Feb 26, 2014, 7:30 PM EDT
For four years, Jacques Villeneuve was one of the world’s best open-wheel drivers.
From 1994 through 1997, the talented and sometimes tempestuous Canadian dazzled on both a North American and international stage.
He was a star in CART for two years, and in 1995 was the young upstart threatening the iconic names of Andretti, Unser, Fittipaldi and Rahal.
A year later he was off to Frank Williams’ Formula One team, in 1996. He almost won his first Grand Prix in Melbourne, and he took the title chase down to the last race in Suzuka. He won the championship a year later after surviving a lunge from Michael Schumacher at Dry Sac corner in Jerez, Spain.
From there, Villeneuve’s F1 career was never able to reach the same heights. He worked with Craig Pollock, and was his first driver in the new British American Racing team. But results between 1998 and 2006 with Williams, BAR-Honda, Renault, Sauber-Petronas and BMW Sauber were few and far between.
Eventually he made a few NASCAR starts, where he occasionally upset the establishment.

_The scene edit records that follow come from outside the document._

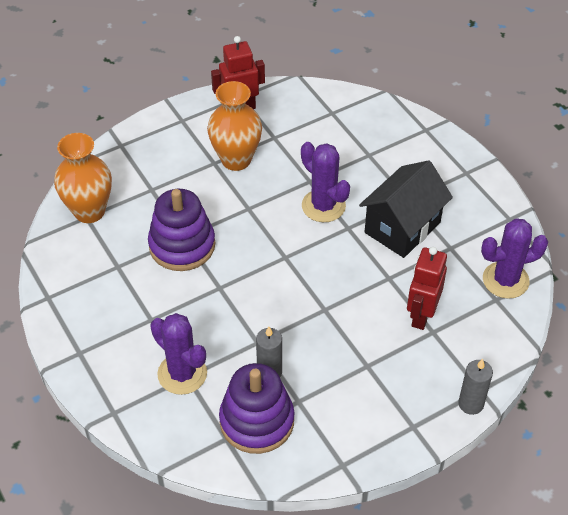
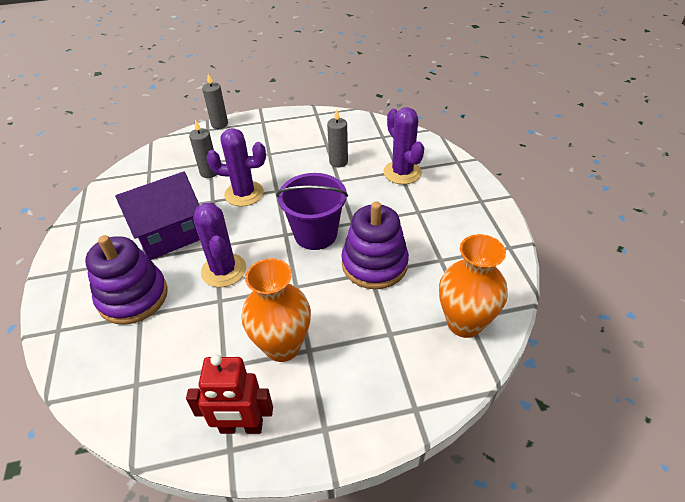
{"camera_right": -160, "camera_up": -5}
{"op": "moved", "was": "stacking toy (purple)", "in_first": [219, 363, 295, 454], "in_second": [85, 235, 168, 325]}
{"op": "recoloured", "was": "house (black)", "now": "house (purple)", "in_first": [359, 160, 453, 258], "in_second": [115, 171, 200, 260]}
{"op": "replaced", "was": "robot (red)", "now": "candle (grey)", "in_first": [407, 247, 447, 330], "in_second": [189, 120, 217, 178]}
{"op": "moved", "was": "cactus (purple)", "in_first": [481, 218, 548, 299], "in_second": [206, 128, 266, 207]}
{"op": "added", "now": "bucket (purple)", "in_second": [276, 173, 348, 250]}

He made a record, to show off his musical stylings.
He’s talked. He’s talked some more. And he’s talked again, most recently expressing doubts about F1’s newest era.
He’s returning to a full-time rally seat in the new FIA World Rallycross Championship, which has 12 rounds from May to November. But one of the rounds is May 24-25 at Lydden Hill in England, which happens to fall on the same weekend as the Indianapolis 500.
Assuming he takes the green flag at the ‘500 in Schmidt Peterson Motorsports’ third car, he’ll set a new record for the longest gap between starts, with 19 years in-between that 505-mile race win and May 25, 2014.
Villeneuve is 42 now – 43 at the time of the ‘500 – and he’ll join a field that will include former ‘500 winners Buddy Lazier, 46, Tony Kanaan, 39, Helio Castroneves and Juan Pablo Montoya, both 38. Scott Dixon, 33, is the youngest former ‘500 winner in the field.
All of the above preamble can lead to one of two overriding opinions:
- It’s great for the sport, and great for Villeneuve, that he’s choosing to come back to the ‘500 after such a long absence. He’s a marquee name, former winner, and still attracts both discussion and sponsors.
- It’s a joke, a PR stunt, reeks of desperation and denies a spot for a young talent to have a shot.
While social media tends to skew toward either extreme, Villeneuve’s presence really lies in the middle, albeit skewing slightly more to the latter than the former to me.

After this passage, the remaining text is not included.